Stardom Beckons

James Eno - 27 Nov 2020

Sofie & Carlo - Season 2 - Episode 2

In the middle of Europe, two long-suffering interns are helping a festival keep disaster almost away. This is their second season and surely it can't be as tough as their first! Want a bet?

Sofie And Carlo S2 Episode2

Much to everybody's surprise the opening night of the new festival seemed to have gone rather well. The fireworks had fired without setting the ancient palace or even Carlo ablaze. In the amphitheatre outside the centre of town all the tape he had stuck down in the heat of the day had generally kept apart the audience watching the big screens and the accompanying live but well spread out dancers. The brass and percussion ensemble had fanfared and thundered behind perspex screens to fine effect. The audience had queued appropriately for beer and wine handed down in plastic glasses and most had obeyed the instructions to chuck them in bins provided afterwards and not on the ground. Even General Manager Oxana smiled and forgot to be fierce with her staff as the lights were switched off and they trudged home close to midnight.

AD, the tired Artistic Director, bowed gracefully to Sofie when he walked by. “I think we did OK,” he grinned.

“So all your worries had no foundations.”

“Foundations, yes, but luckily nothing built on them. There's always tomorrow, though.”

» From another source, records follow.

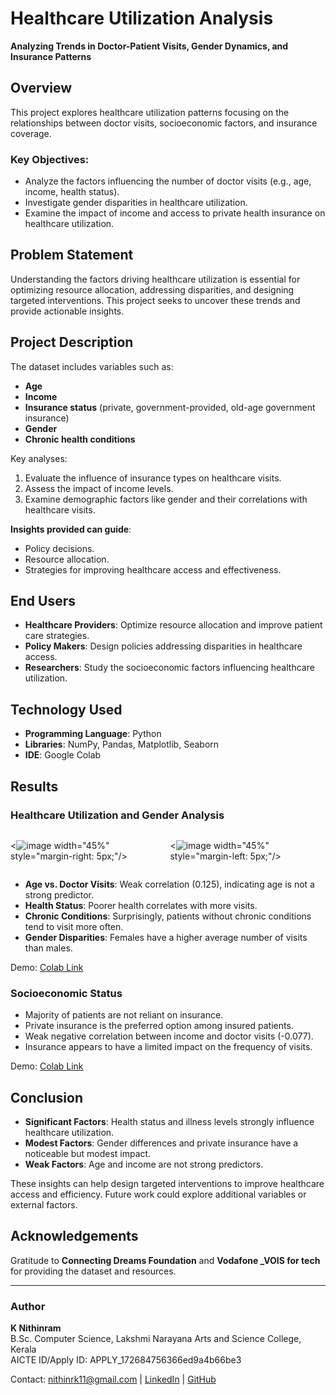 # Healthcare Utilization Analysis

**Analyzing Trends in Doctor-Patient Visits, Gender Dynamics, and Insurance Patterns**

## Overview
This project explores healthcare utilization patterns focusing on the relationships between doctor visits, socioeconomic factors, and insurance coverage.

### Key Objectives:
- Analyze the factors influencing the number of doctor visits (e.g., age, income, health status).
- Investigate gender disparities in healthcare utilization.
- Examine the impact of income and access to private health insurance on healthcare utilization.

## Problem Statement
Understanding the factors driving healthcare utilization is essential for optimizing resource allocation, addressing disparities, and designing targeted interventions. This project seeks to uncover these trends and provide actionable insights.

## Project Description
The dataset includes variables such as:
- **Age**
- **Income**
- **Insurance status** (private, government-provided, old-age government insurance)
- **Gender**
- **Chronic health conditions**

Key analyses:
1. Evaluate the influence of insurance types on healthcare visits.
2. Assess the impact of income levels.
3. Examine demographic factors like gender and their correlations with healthcare visits.

**Insights provided can guide**:
- Policy decisions.
- Resource allocation.
- Strategies for improving healthcare access and effectiveness.

## End Users
- **Healthcare Providers**: Optimize resource allocation and improve patient care strategies.
- **Policy Makers**: Design policies addressing disparities in healthcare access.
- **Researchers**: Study the socioeconomic factors influencing healthcare utilization.

## Technology Used
- **Programming Language**: Python
- **Libraries**: NumPy, Pandas, Matplotlib, Seaborn
- **IDE**: Google Colab

## Results

### Healthcare Utilization and Gender Analysis

<div style="display: flex; justify-content: space-between;">

  <![image](https://github.com/user-attachments/assets/5b5d169e-8914-40bc-a583-88cb40a8572f) width="45%" style="margin-right: 5px;"/>

  <![image](https://github.com/user-attachments/assets/10a06b3f-6048-4f93-81b1-61131fdfaf2b) width="45%" style="margin-left: 5px;"/>

</div>

- **Age vs. Doctor Visits**: Weak correlation (0.125), indicating age is not a strong predictor.
- **Health Status**: Poorer health correlates with more visits.
- **Chronic Conditions**: Surprisingly, patients without chronic conditions tend to visit more often.
- **Gender Disparities**: Females have a higher average number of visits than males.

Demo: [Colab Link](https://colab.research.google.com/drive/17aDnZe8y7o-B9jW7z3rnNApQLCwtEIu8?usp=sharing)

### Socioeconomic Status
- Majority of patients are not reliant on insurance.
- Private insurance is the preferred option among insured patients.
- Weak negative correlation between income and doctor visits (-0.077).
- Insurance appears to have a limited impact on the frequency of visits.

Demo: [Colab Link](https://colab.research.google.com/drive/17aDnZe8y7o-B9jW7z3rnNApQLCwtEIu8?usp=sharing)

## Conclusion
- **Significant Factors**: Health status and illness levels strongly influence healthcare utilization.
- **Modest Factors**: Gender differences and private insurance have a noticeable but modest impact.
- **Weak Factors**: Age and income are not strong predictors.

These insights can help design targeted interventions to improve healthcare access and efficiency. Future work could explore additional variables or external factors.

## Acknowledgements
Gratitude to **Connecting Dreams Foundation** and **Vodafone _VOIS for tech** for providing the dataset and resources.

---

### Author
**K Nithinram**  
B.Sc. Computer Science, Lakshmi Narayana Arts and Science College, Kerala  
AICTE ID/Apply ID: APPLY_172684756366ed9a4b66be3  

Contact: [nithinrk11@gmail.com](mailto:nithinrk11@gmail.com) | [LinkedIn](https://www.linkedin.com/in/k-nithinram-376b20231/) | [GitHub](https://github.com/nithinrk11)
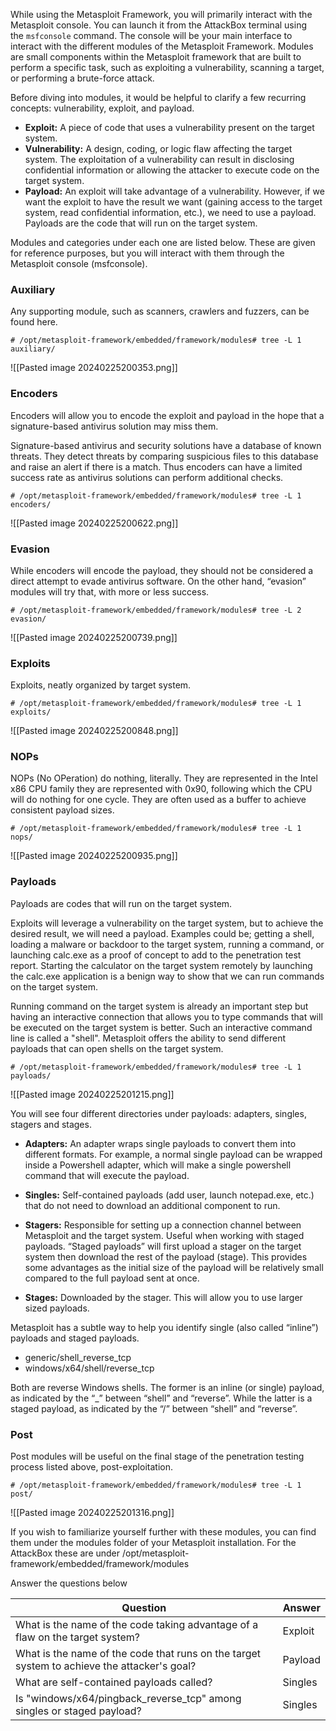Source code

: While using the Metasploit Framework, you will primarily interact with the Metasploit console. You can launch it from the AttackBox terminal using the `msfconsole` command. The console will be your main interface to interact with the different modules of the Metasploit Framework. Modules are small components within the Metasploit framework that are built to perform a specific task, such as exploiting a vulnerability, scanning a target, or performing a brute-force attack.  

Before diving into modules, it would be helpful to clarify a few recurring concepts: vulnerability, exploit, and payload.

- **Exploit:** A piece of code that uses a vulnerability present on the target system.
- **Vulnerability:** A design, coding, or logic flaw affecting the target system. The exploitation of a vulnerability can result in disclosing confidential information or allowing the attacker to execute code on the target system.
- **Payload:** An exploit will take advantage of a vulnerability. However, if we want the exploit to have the result we want (gaining access to the target system, read confidential information, etc.), we need to use a payload. Payloads are the code that will run on the target system.

Modules and categories under each one are listed below. These are given for reference purposes, but you will interact with them through the Metasploit console (msfconsole).

### Auxiliary

Any supporting module, such as scanners, crawlers and fuzzers, can be found here.

```
# /opt/metasploit-framework/embedded/framework/modules# tree -L 1 auxiliary/
```

![[Pasted image 20240225200353.png]]

### Encoders

Encoders will allow you to encode the exploit and payload in the hope that a signature-based antivirus solution may miss them.

Signature-based antivirus and security solutions have a database of known threats. They detect threats by comparing suspicious files to this database and raise an alert if there is a match. Thus encoders can have a limited success rate as antivirus solutions can perform additional checks.

```
# /opt/metasploit-framework/embedded/framework/modules# tree -L 1 encoders/
```


![[Pasted image 20240225200622.png]]


### Evasion

While encoders will encode the payload, they should not be considered a direct attempt to evade antivirus software. On the other hand, “evasion” modules will try that, with more or less success.

```
# /opt/metasploit-framework/embedded/framework/modules# tree -L 2 evasion/
```


![[Pasted image 20240225200739.png]]

### Exploits

Exploits, neatly organized by target system.

```
# /opt/metasploit-framework/embedded/framework/modules# tree -L 1 exploits/
```

![[Pasted image 20240225200848.png]]


### NOPs

NOPs (No OPeration) do nothing, literally. They are represented in the Intel x86 CPU family they are represented with 0x90, following which the CPU will do nothing for one cycle. They are often used as a buffer to achieve consistent payload sizes.

```
# /opt/metasploit-framework/embedded/framework/modules# tree -L 1 nops/
```


![[Pasted image 20240225200935.png]]

### Payloads

Payloads are codes that will run on the target system.

Exploits will leverage a vulnerability on the target system, but to achieve the desired result, we will need a payload. Examples could be; getting a shell, loading a malware or backdoor to the target system, running a command, or launching calc.exe as a proof of concept to add to the penetration test report. Starting the calculator on the target system remotely by launching the calc.exe application is a benign way to show that we can run commands on the target system.

Running command on the target system is already an important step but having an interactive connection that allows you to type commands that will be executed on the target system is better. Such an interactive command line is called a "shell". Metasploit offers the ability to send different payloads that can open shells on the target system.

```
# /opt/metasploit-framework/embedded/framework/modules# tree -L 1 payloads/
```

![[Pasted image 20240225201215.png]]

You will see four different directories under payloads: adapters, singles, stagers and stages.

- **Adapters:** An adapter wraps single payloads to convert them into different formats. For example, a normal single payload can be wrapped inside a Powershell adapter, which will make a single powershell command that will execute the payload.  
    
- **Singles:** Self-contained payloads (add user, launch notepad.exe, etc.) that do not need to download an additional component to run.
- **Stagers:** Responsible for setting up a connection channel between Metasploit and the target system. Useful when working with staged payloads. “Staged payloads” will first upload a stager on the target system then download the rest of the payload (stage). This provides some advantages as the initial size of the payload will be relatively small compared to the full payload sent at once.
- **Stages:** Downloaded by the stager. This will allow you to use larger sized payloads.

Metasploit has a subtle way to help you identify single (also called “inline”) payloads and staged payloads.

- generic/shell_reverse_tcp
- windows/x64/shell/reverse_tcp

Both are reverse Windows shells. The former is an inline (or single) payload, as indicated by the “_” between “shell” and “reverse”. While the latter is a staged payload, as indicated by the “/” between “shell” and “reverse”.

  

### Post

Post modules will be useful on the final stage of the penetration testing process listed above, post-exploitation.

```
# /opt/metasploit-framework/embedded/framework/modules# tree -L 1 post/
```

![[Pasted image 20240225201316.png]]

If you wish to familiarize yourself further with these modules, you can find them under the modules folder of your Metasploit installation. For the AttackBox these are under /opt/metasploit-framework/embedded/framework/modules  

Answer the questions below

| Question                                                                                    | Answer  |
| ------------------------------------------------------------------------------------------- | ------- |
| What is the name of the code taking advantage of a flaw on the target system?               | Exploit |
| What is the name of the code that runs on the target system to achieve the attacker's goal? | Payload |
| What are self-contained payloads called?                                                    | Singles |
| Is "windows/x64/pingback_reverse_tcp" among singles or staged payload?                      | Singles |

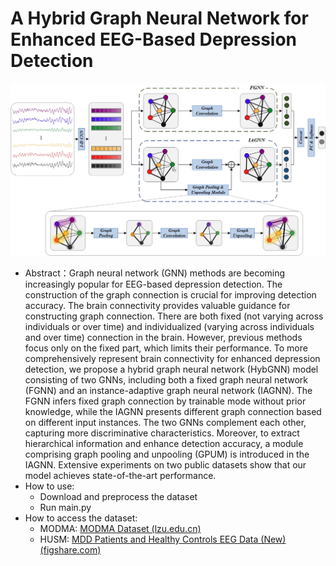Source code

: # A Hybrid Graph Neural Network for Enhanced EEG-Based Depression Detection 

![Framework](Framework.jpg)

- Abstract：Graph neural network (GNN) methods are becoming increasingly popular for EEG-based depression detection. The construction of the graph connection is crucial for improving detection accuracy. The brain connectivity provides valuable guidance for constructing graph connection. There are both fixed (not varying across individuals or over time) and individualized (varying across individuals and over time) connection in the brain. However, previous methods focus only on the fixed part, which limits their performance. To more comprehensively represent brain connectivity for enhanced depression detection, we propose a hybrid graph neural network (HybGNN) model consisting of two GNNs, including both a fixed graph neural network (FGNN) and an instance-adaptive graph neural network (IAGNN). The FGNN infers fixed graph connection by trainable mode without prior knowledge, while the IAGNN presents different graph connection based on different input instances. The two GNNs complement each other, capturing more discriminative characteristics. Moreover, to extract hierarchical information and enhance detection accuracy, a module comprising graph pooling and unpooling (GPUM) is introduced in the IAGNN. Extensive experiments on two public datasets show that our model achieves state-of-the-art performance.
- How to use:
  	- Download and preprocess the dataset
  	- Run main.py
- How to access the dataset:
	- MODMA: [MODMA Dataset (lzu.edu.cn)](https://modma.lzu.edu.cn/data/index/)
	- HUSM: [MDD Patients and Healthy Controls EEG Data (New) (figshare.com)](https://figshare.com/articles/dataset/EEG_Data_New/4244171)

“And there's always tomorrow's success,” Sofie reassured him. AD sighed and plodded off into the night. Sofie followed soon after, and was glad to find her bed. Nothing, not even the incessant noise through the wall of her Spanish flatmate talking into the phone, was going to keep her awake.

The next morning came far too quickly and Sofie began to remember what the festival routine was really like: late to bed, early to rise, food grabbed on the run and eaten without stopping, endless text messages demanding even more instant action. She lay in bed for a moment wishing the light would go away and the birds stop sounding so sure of themselves. She checked the time on her phone for the third time, stabbed open the message file and groaned.

Three unread messages; the first from Oxana. “Expect you at office 8.30 sharp,” it read. The second one was also from Oxana. “Cancel that. Make it at 8.”

The third one was at least more expansive but it was from Carlo, only sent five minutes earlier. That must have been the one that woke her up. “Cara,” it began, “I think Ox spit blood. Something cancelled Not our fault She don't care.”

Sofie was impressed with herself that she had managed to wake up (almost), shower, dress, pass her favourite café to get a decent carry-out coffee and still be in the office at 8.07. Better still, despite the fierce summons, Oxana only came in a minute later, making it look as if Sofie had been waiting for ages. And best of all, Carlo did not make it until 8.11, so drawing the full weight of Oxana's sarcasm and disgust. Sofie found it hard not to smirk. Carlo took one look at her and wondered what he wanted to throw at her most – a chair or boiling oil.

“So what is the crisis?” Carlo asked once Oxana had stopped berating him.

“******** children's entertainers again!” announced Oxana with too many expletives, luckily in a language neither Carlo nor Sofie understood.

“Let me guess. They've cancelled and the show is in the amphitheatre at 11?” Carlo suggested.

“Precisely.”

“And you want us to stand at the entrance and break the news to all the little darlings.”

“No. I want you two to take over.”

“But....” Carlo began.

Sofie could tell what was coming and decided to stop the idea before it started. “I will not be a stage horse,” she said firmly, “either end.”

“No”, agreed Oxana, “but you can both take the roles you know best. A pair of clowns.” She slammed her office door before the protests could erupt.